In prospect, the spiritual house of Israel was swept and emptied of the bad things sin had put in it. The house was “garnished”. Literally this is “kosmos–ed” (Gk. kosmeo). The word kosmos describes an order of things. Jesus set up a new kosmos in the house of Israel by doing away with the Law, which brought awareness of sin, the strong man, Satan (Rom. 7:7–11; 4:15).

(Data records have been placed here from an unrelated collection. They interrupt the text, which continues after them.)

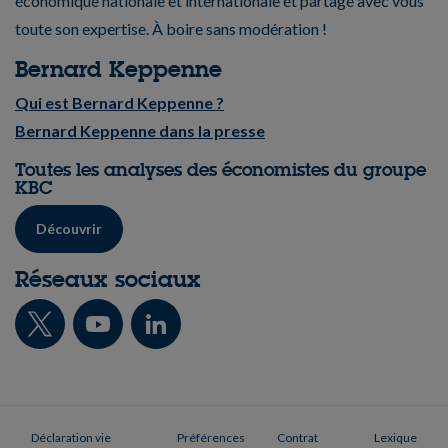
économique nationale et internationale et partage avec vous
toute son expertise. À boire sans modération !
Bernard Keppenne
Qui est Bernard Keppenne ?
Bernard Keppenne dans la presse
Toutes les analyses des économistes du groupe
KBC
Découvrir
Réseaux sociaux
Déclaration vie
Préférences
Contrat
Lexique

The seven other spirits entering the man therefore represent the intense rejection of the Gospel by the Jews after having heard it. Peter seems to allude to “the last state of that man is worse than the first” (Mt. 12:45); talking primarily of the Jewish Christians who had now turned away from Christ, Peter reasons that “If after they have escaped the pollutions of the world (cp. “swept and garnished”) through the knowledge of the Lord and Saviour Jesus Christ, they are again entangled therein, and overcome, the latter end is worse with them than the beginning” (2 Pet. 2:20). Thus it may be that Peter interprets the seven spirits entering the man, i.e. entering his house, as a prophecy of the many Jewish Christians who turned away from the faith due to the work of the Judaizers, who encouraged them to return to the Law. Verse 21 and 22 are on the same theme: “For it had been better for them not to have known the way of righteousness, than, after they have known it, to turn from the holy commandment delivered unto them. But it is happened unto them according to the true proverb, The dog is turned to his own vomit again; and the sow that was washed to her wallowing in the mire”.

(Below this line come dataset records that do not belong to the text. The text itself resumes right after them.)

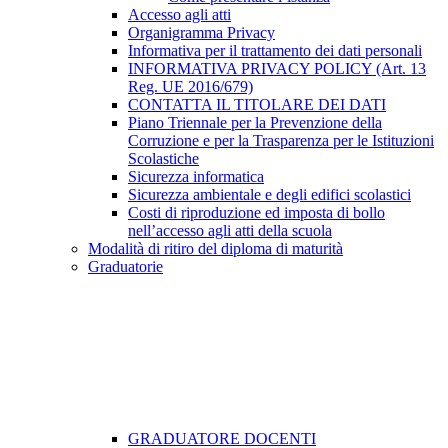
Accesso agli atti
Organigramma Privacy
Informativa per il trattamento dei dati personali
INFORMATIVA PRIVACY POLICY (Art. 13
Reg. UE 2016/679)
CONTATTA IL TITOLARE DEI DATI
Piano Triennale per la Prevenzione della
Corruzione e per la Trasparenza per le Istituzioni
Scolastiche
Sicurezza informatica
Sicurezza ambientale e degli edifici scolastici
Costi di riproduzione ed imposta di bollo
nell’accesso agli atti della scuola
Modalità di ritiro del diploma di maturità
Graduatorie
GRADUATORE DOCENTI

12:45 There was a common theme in ancient demonology that there were seven senior demons, who were responsible for plague and calamity. Christ alluded to this, without correcting it, in his parable of the seven evil spirits who re-entered the healed man (Mt. 12:45). Deuteronomy 28:22 may also allude to it when it describes the seven calamities which would befall Israel if they turned away from Yahweh.